下に載せたワンダーウーマン単行本第3巻の感想文を、最後の文の後から書き進めてください。

### 本文
____

2020年7月23日木曜日

Wonder Woman by John Byrne Vol. 3 感想

※Wonder Woman (1987-2006)の各シリーズの感想はこちらをご覧ください。

※このシリーズの各巻感想は以下をご覧ください。

 Artemis(アルテミス)やDonna Troy(ドナ・トロイ)といったワンダーウーマンの仲間たちの活躍が描かれているらしいということで読み始めたこのシリーズですが、最終巻にしてついに彼女たちが大活躍する姿が描かれます。一方で、主役のWonder Woman(ワンダーウーマン、ダイアナ)はやや影が薄いかもしれません。ダイアナの母であるHippolyta女王(ヒッポリタ女王)や、前述のアルテミスやドナ・トロイ、二代目Wonder GirlことCassie Sandsmark(キャシー・サンズマーク)のファンにおすすめの一冊です。
 
【基本情報】
Witten by: John Byrne
Art by: John Byrne
発行年 2019年(※単行本の発行年。連載されていたのは1997-1998年)

公式サイトはこちら。



 Vol. 2のラストでは、ワンダーウーマン、キャシー・サンズマーク、アルテミスの三人が地獄に落ち、ヒッポリタ女王とドナ・トロイが駆け付ける――という展開になっていました。しかし、このVol. 3は病院の場面から始まります。
 というのも地獄での戦いの末にダイアナの魂が悪魔に倒され、彼女は意識を失ったままなのだそうです――というわけでバトルシーンがスキップされたのは残念ですが、ダイアナが意識不明となり後に死亡したことで結果的にこれまで脇に回っていたヒッポリタ女王たちの活躍にスポットライトが当たることになります。なお、ダイアナさんは死後オリュンポスに行ってギリシア神話の神々とあれこれありますので、出番はちゃんとあります。

____

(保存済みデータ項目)

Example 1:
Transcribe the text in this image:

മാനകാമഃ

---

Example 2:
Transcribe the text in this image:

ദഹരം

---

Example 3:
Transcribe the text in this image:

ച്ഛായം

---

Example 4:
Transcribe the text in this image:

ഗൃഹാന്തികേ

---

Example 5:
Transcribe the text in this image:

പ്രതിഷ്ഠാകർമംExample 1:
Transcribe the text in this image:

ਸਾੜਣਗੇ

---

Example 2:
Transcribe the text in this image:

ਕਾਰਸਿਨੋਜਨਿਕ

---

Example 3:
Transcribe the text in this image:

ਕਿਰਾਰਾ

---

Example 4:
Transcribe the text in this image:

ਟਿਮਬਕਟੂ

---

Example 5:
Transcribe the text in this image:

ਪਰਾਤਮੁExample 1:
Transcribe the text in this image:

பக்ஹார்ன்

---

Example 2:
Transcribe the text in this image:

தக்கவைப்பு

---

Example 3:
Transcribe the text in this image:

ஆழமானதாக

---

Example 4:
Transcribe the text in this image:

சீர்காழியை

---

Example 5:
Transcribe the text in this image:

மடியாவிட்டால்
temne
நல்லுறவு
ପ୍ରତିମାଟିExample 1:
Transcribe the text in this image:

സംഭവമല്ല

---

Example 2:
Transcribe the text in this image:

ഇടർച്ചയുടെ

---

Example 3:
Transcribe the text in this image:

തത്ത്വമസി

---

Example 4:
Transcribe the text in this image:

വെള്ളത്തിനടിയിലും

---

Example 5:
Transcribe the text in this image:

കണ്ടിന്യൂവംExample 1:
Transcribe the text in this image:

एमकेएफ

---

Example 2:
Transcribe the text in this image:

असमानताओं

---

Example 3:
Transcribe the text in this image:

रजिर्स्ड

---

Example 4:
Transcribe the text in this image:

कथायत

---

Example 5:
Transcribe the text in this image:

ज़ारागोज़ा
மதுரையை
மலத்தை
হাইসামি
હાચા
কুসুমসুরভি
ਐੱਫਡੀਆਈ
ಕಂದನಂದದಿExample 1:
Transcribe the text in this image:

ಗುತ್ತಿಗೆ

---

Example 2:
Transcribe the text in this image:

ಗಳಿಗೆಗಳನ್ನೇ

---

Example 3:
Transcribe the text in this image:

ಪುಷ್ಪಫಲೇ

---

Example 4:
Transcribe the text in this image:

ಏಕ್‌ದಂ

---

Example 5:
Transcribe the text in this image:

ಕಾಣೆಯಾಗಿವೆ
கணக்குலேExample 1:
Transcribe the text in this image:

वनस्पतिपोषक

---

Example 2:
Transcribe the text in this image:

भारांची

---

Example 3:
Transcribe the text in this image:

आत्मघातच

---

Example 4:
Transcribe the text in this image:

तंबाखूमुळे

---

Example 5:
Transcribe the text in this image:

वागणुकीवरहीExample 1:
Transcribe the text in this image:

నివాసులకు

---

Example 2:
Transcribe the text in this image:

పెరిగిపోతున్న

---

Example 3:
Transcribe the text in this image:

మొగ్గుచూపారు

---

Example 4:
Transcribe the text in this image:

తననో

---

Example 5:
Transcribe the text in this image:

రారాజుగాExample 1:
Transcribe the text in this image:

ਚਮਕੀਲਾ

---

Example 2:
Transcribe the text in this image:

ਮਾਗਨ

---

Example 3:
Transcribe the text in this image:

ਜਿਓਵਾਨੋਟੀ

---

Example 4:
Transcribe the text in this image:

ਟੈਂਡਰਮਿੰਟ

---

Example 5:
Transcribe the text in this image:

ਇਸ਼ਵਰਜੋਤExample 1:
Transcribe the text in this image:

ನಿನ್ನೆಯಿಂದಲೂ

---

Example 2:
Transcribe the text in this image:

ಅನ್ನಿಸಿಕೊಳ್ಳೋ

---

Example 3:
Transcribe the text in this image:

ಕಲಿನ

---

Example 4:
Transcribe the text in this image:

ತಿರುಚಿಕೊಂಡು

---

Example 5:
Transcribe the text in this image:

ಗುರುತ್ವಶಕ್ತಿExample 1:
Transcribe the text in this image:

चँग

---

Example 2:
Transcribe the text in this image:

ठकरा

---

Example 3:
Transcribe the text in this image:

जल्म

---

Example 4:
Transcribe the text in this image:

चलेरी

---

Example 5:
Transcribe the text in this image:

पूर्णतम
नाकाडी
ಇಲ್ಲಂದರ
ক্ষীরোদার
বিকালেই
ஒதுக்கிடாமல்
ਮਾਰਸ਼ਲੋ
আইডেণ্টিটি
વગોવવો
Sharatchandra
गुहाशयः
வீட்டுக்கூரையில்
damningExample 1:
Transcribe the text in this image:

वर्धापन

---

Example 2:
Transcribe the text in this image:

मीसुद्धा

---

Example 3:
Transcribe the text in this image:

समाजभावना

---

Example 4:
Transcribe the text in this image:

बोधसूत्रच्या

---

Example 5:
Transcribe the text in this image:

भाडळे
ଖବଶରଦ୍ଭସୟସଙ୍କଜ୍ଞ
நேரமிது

____

### 回答欄
 
 物語を楽しむというよりは、その端々に現れるダイアナの仲間たちの意外な姿を楽しむという一冊でした。それぞれのキャラクターの見どころをまとめると次のようになります。
 
・ヒッポリタ女王:とにかくフリーダムです。もともとWonder Woman by Mike Deodato(感想はこちら)で「ダイアナを守るためにアルテミスを犠牲にした」というエピソードを引きずり、罪悪感に潰されそうになって女王の地位から去り人間界にやって来たはず……なのですが。
 この巻ではダイアナの死後、ワンダーウーマンの名を継ぎ、「アマゾン族の理想を人間界に広める」というダイアナの使命を果たすはずでした。しかしタイムスリップして第二次世界大戦中のJustice Society of Americaを助けたりと割と好きなように行動しているように見えます。もしかすると、アマゾン族の女王という重い肩書がなかればあっちこっちへ行きたい人だったのかもしれません。思いついたら即行動! という感じもあり、ダイアナに似ていますね。やはり母と娘でしょうか。

・アルテミス:この巻ではドナ・トロイやキャシー・サンズマークと行動を共にしている場面が多いのですが、意外と面倒見がよい姿が描かれています。ダイアナと一緒にいる場面ですと荒っぽい言動の方が目につく彼女ですが、明らかに年下の相手や明らかに自分より力のない者に対しては優しいのかもしれません。
 ドナ・トロイがアルテミスのことを"Artie"と呼ぶ場面もあり、可愛いニックネームだと思っていたら少し後にアルテミスが「二度とArtieと呼ばないで」と言っていました。ダメですかArtie。可愛いのに。
 なお、ヒッポリタ女王とは確執があっていいはずですがアルテミス本人は意外と気にしていないように描かれていました。むしろダイアナの方が、ヒッポリタ女王がアルテミスを犠牲にした件にこだわり続けています。


・キャシー・サンズマーク:Vol. 2に続き元気いっぱい、経験が浅いゆえの怖いもの知らずぶりを発揮しています。ドナ・トロイにWonder Girlの衣装を譲られて大喜びする場面も。これで正式(?)にWonder Girlになりました。



……さて。以下はネタバレを含みます。

・ドナ・トロイ:とにかく大変なことになっています。
 もともとこの作品のドナ・トロイはスーパーパワーを失っていました。さらに元夫と彼に引き取られた子供たちが交通事故で死亡したことが確定します。人生のどん底に落ちる彼女に忍び寄るDark Angelという影。実はドナ・トロイはDark Angelという魔女により何度も何度も転生させられ、そのすべての人生で悲惨な経験をして死んでいるのでした……ということが語られます。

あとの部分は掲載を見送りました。